Household air pollution, caused in part by people cooking using open fires or inefficient stoves like the clay stove pictured here, is responsible for an estimated 3.2 million deaths per year. A team of Emory University researchers conducted a multi-country study to assess the health effects of cooking with liquefied petroleum gas instead of harmful traditional biomass fuels such as wood, charcoal and dung.

— Getty Images

Approximately 2.3 billion people cook using open fires or inefficient stoves fueled by kerosene, wood and coal. This exposes them to harmful air pollution that the World Health Organization (WHO) says is responsible for an estimated 3.2 million deaths per year, including 237,000 deaths of children under the age of 5 in 2020. 

Exposure to household air pollutants also leads to noncommunicable diseases including stroke, heart disease, chronic obstructive pulmonary disease (COPD) and lung cancer, with women and children typically being at the greatest risk, WHO states.

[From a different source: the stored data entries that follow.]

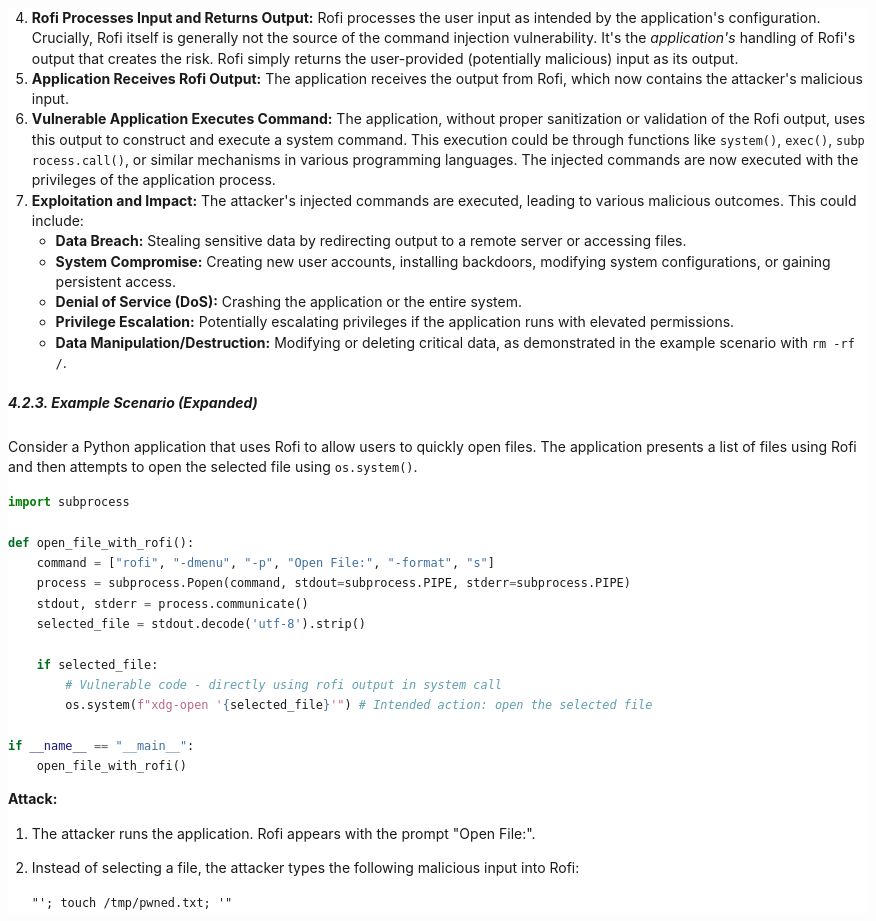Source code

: 4.  **Rofi Processes Input and Returns Output:** Rofi processes the user input as intended by the application's configuration.  Crucially, Rofi itself is generally not the source of the command injection vulnerability. It's the *application's* handling of Rofi's output that creates the risk. Rofi simply returns the user-provided (potentially malicious) input as its output.
5.  **Application Receives Rofi Output:** The application receives the output from Rofi, which now contains the attacker's malicious input.
6.  **Vulnerable Application Executes Command:** The application, without proper sanitization or validation of the Rofi output, uses this output to construct and execute a system command. This execution could be through functions like `system()`, `exec()`, `subprocess.call()`, or similar mechanisms in various programming languages. The injected commands are now executed with the privileges of the application process.
7.  **Exploitation and Impact:** The attacker's injected commands are executed, leading to various malicious outcomes. This could include:
    *   **Data Breach:** Stealing sensitive data by redirecting output to a remote server or accessing files.
    *   **System Compromise:** Creating new user accounts, installing backdoors, modifying system configurations, or gaining persistent access.
    *   **Denial of Service (DoS):** Crashing the application or the entire system.
    *   **Privilege Escalation:** Potentially escalating privileges if the application runs with elevated permissions.
    *   **Data Manipulation/Destruction:** Modifying or deleting critical data, as demonstrated in the example scenario with `rm -rf /`.

##### 4.2.3. Example Scenario (Expanded)

Consider a Python application that uses Rofi to allow users to quickly open files. The application presents a list of files using Rofi and then attempts to open the selected file using `os.system()`.

```python
import subprocess

def open_file_with_rofi():
    command = ["rofi", "-dmenu", "-p", "Open File:", "-format", "s"]
    process = subprocess.Popen(command, stdout=subprocess.PIPE, stderr=subprocess.PIPE)
    stdout, stderr = process.communicate()
    selected_file = stdout.decode('utf-8').strip()

    if selected_file:
        # Vulnerable code - directly using rofi output in system call
        os.system(f"xdg-open '{selected_file}'") # Intended action: open the selected file

if __name__ == "__main__":
    open_file_with_rofi()
```

**Attack:**

1.  The attacker runs the application. Rofi appears with the prompt "Open File:".
2.  Instead of selecting a file, the attacker types the following malicious input into Rofi:

    ```
    "'; touch /tmp/pwned.txt; '"
    ```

A team of Emory University researchers — led by Thomas F. Clasen, PhD, professor in the Gangarosa Department of Environmental Health at the Rollins School of Public Health, and in partnership with international collaborators — conducted a multi-country study to assess the health effects of cooking effects of cooking with liquefied petroleum gas (LPG) instead of harmful traditional biomass fuels such as wood, charcoal and dung.

The study, called the Household Air Pollution Intervention Network (HAPIN) Trial, established centers in India, Guatemala, Peru and Rwanda. Each center recruited 800 pregnant women and provided their households with an LPG cookstove and free fuel through the first year of their infant’s life. The trial monitored exposure to household air pollution and measured health outcomes in the women, their infants and older adult women in the same household.

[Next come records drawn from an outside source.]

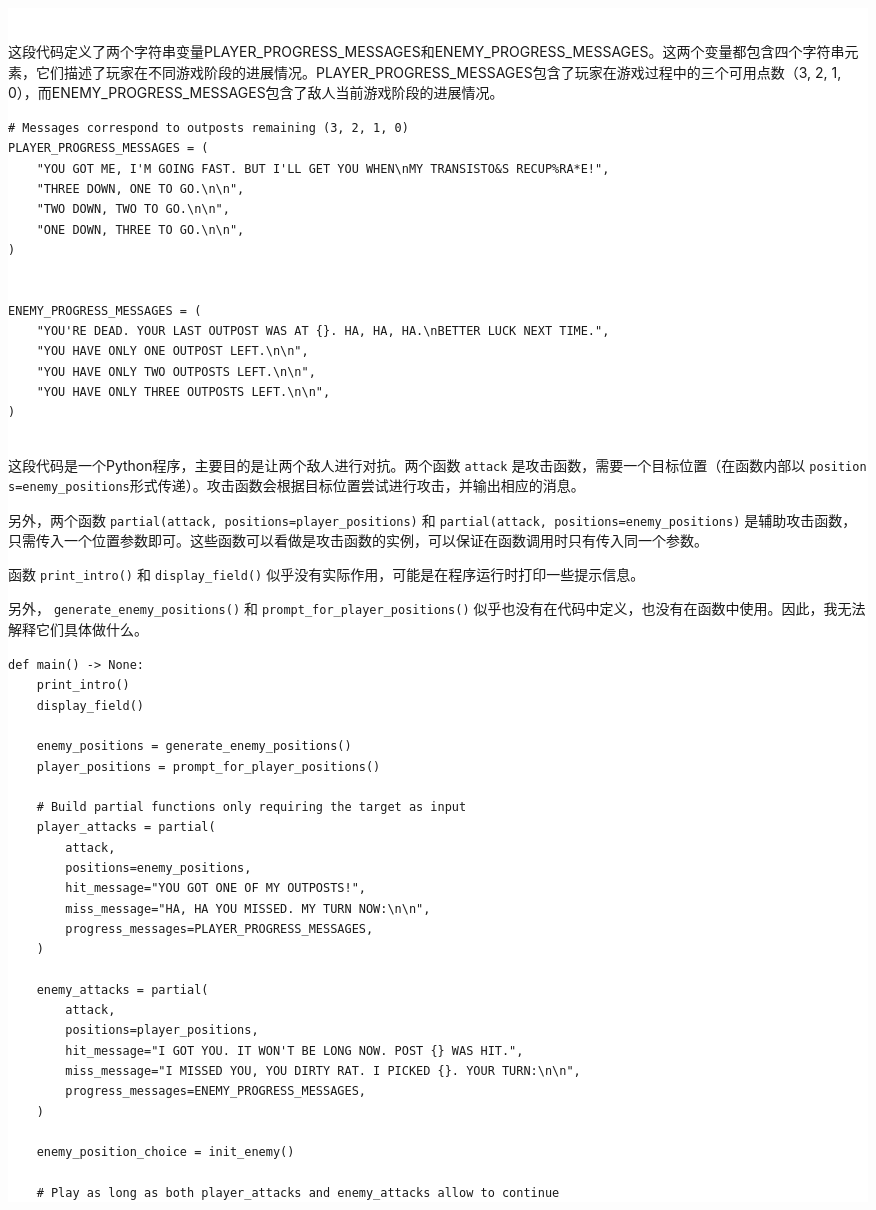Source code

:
 ```


```

这段代码定义了两个字符串变量PLAYER_PROGRESS_MESSAGES和ENEMY_PROGRESS_MESSAGES。这两个变量都包含四个字符串元素，它们描述了玩家在不同游戏阶段的进展情况。PLAYER_PROGRESS_MESSAGES包含了玩家在游戏过程中的三个可用点数（3, 2, 1, 0），而ENEMY_PROGRESS_MESSAGES包含了敌人当前游戏阶段的进展情况。


```
# Messages correspond to outposts remaining (3, 2, 1, 0)
PLAYER_PROGRESS_MESSAGES = (
    "YOU GOT ME, I'M GOING FAST. BUT I'LL GET YOU WHEN\nMY TRANSISTO&S RECUP%RA*E!",
    "THREE DOWN, ONE TO GO.\n\n",
    "TWO DOWN, TWO TO GO.\n\n",
    "ONE DOWN, THREE TO GO.\n\n",
)


ENEMY_PROGRESS_MESSAGES = (
    "YOU'RE DEAD. YOUR LAST OUTPOST WAS AT {}. HA, HA, HA.\nBETTER LUCK NEXT TIME.",
    "YOU HAVE ONLY ONE OUTPOST LEFT.\n\n",
    "YOU HAVE ONLY TWO OUTPOSTS LEFT.\n\n",
    "YOU HAVE ONLY THREE OUTPOSTS LEFT.\n\n",
)


```

这段代码是一个Python程序，主要目的是让两个敌人进行对抗。两个函数 `attack` 是攻击函数，需要一个目标位置（在函数内部以 `positions=enemy_positions`形式传递）。攻击函数会根据目标位置尝试进行攻击，并输出相应的消息。

另外，两个函数 `partial(attack, positions=player_positions)` 和 `partial(attack, positions=enemy_positions)` 是辅助攻击函数，只需传入一个位置参数即可。这些函数可以看做是攻击函数的实例，可以保证在函数调用时只有传入同一个参数。

函数 `print_intro()` 和 `display_field()` 似乎没有实际作用，可能是在程序运行时打印一些提示信息。

另外， `generate_enemy_positions()` 和 `prompt_for_player_positions()` 似乎也没有在代码中定义，也没有在函数中使用。因此，我无法解释它们具体做什么。


```
def main() -> None:
    print_intro()
    display_field()

    enemy_positions = generate_enemy_positions()
    player_positions = prompt_for_player_positions()

    # Build partial functions only requiring the target as input
    player_attacks = partial(
        attack,
        positions=enemy_positions,
        hit_message="YOU GOT ONE OF MY OUTPOSTS!",
        miss_message="HA, HA YOU MISSED. MY TURN NOW:\n\n",
        progress_messages=PLAYER_PROGRESS_MESSAGES,
    )

    enemy_attacks = partial(
        attack,
        positions=player_positions,
        hit_message="I GOT YOU. IT WON'T BE LONG NOW. POST {} WAS HIT.",
        miss_message="I MISSED YOU, YOU DIRTY RAT. I PICKED {}. YOUR TURN:\n\n",
        progress_messages=ENEMY_PROGRESS_MESSAGES,
    )

    enemy_position_choice = init_enemy()

    # Play as long as both player_attacks and enemy_attacks allow to continue
```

Two findings published this month in The New England Journal of Medicine analyzed the effects of cooking with LPG on the instances of severe infant pneumonia and stunting in infants compared to cooking with biomass fuels such as wood, charcoal and dung. Pneumonia is a major killer of young children in low-income countries, and stunting (or reaching a low height for age) is an indicator of some of the most serious adverse health effects longer term.

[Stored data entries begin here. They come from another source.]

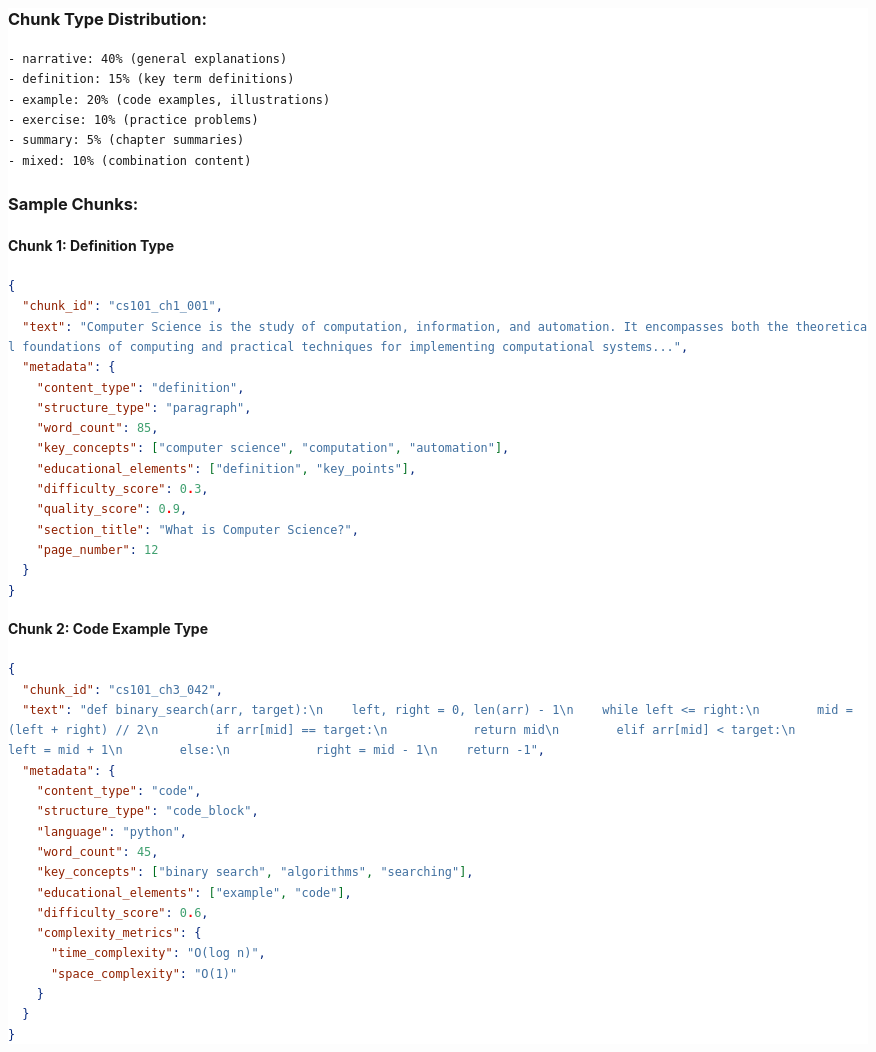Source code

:### Chunk Type Distribution:
```
- narrative: 40% (general explanations)
- definition: 15% (key term definitions)
- example: 20% (code examples, illustrations)
- exercise: 10% (practice problems)
- summary: 5% (chapter summaries)
- mixed: 10% (combination content)
```

### Sample Chunks:

#### Chunk 1: Definition Type
```json
{
  "chunk_id": "cs101_ch1_001",
  "text": "Computer Science is the study of computation, information, and automation. It encompasses both the theoretical foundations of computing and practical techniques for implementing computational systems...",
  "metadata": {
    "content_type": "definition",
    "structure_type": "paragraph",
    "word_count": 85,
    "key_concepts": ["computer science", "computation", "automation"],
    "educational_elements": ["definition", "key_points"],
    "difficulty_score": 0.3,
    "quality_score": 0.9,
    "section_title": "What is Computer Science?",
    "page_number": 12
  }
}
```

#### Chunk 2: Code Example Type
```json
{
  "chunk_id": "cs101_ch3_042",
  "text": "def binary_search(arr, target):\n    left, right = 0, len(arr) - 1\n    while left <= right:\n        mid = (left + right) // 2\n        if arr[mid] == target:\n            return mid\n        elif arr[mid] < target:\n            left = mid + 1\n        else:\n            right = mid - 1\n    return -1",
  "metadata": {
    "content_type": "code",
    "structure_type": "code_block",
    "language": "python",
    "word_count": 45,
    "key_concepts": ["binary search", "algorithms", "searching"],
    "educational_elements": ["example", "code"],
    "difficulty_score": 0.6,
    "complexity_metrics": {
      "time_complexity": "O(log n)",
      "space_complexity": "O(1)"
    }
  }
}
```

Researchers found no evidence that the intervention was effective in preventing pneumonia or stunting.

“These results were surprising given prior research that links household air pollution and adverse health effects,” Clasen says. “While the LPG stoves and fuel intervention was effective in substantially reducing exposure to air pollution and the burden of collecting and cooking on biomass, it did not reduce the risk of these important health outcomes.” 

The HAPIN study is continuing to follow children born into the trial to assess longer term health endpoints, including neurocognitive development and lung function. The results on pneumonia and stunting, however, may be a disappointment to those seeking affordable, scalable solutions to address the adverse health effects of air pollution in low-resource settings.

“Cleaner cooking fuels may be part of the answer, but more comprehensive strategies may be necessary to achieve genuine health gains,” Clasen says.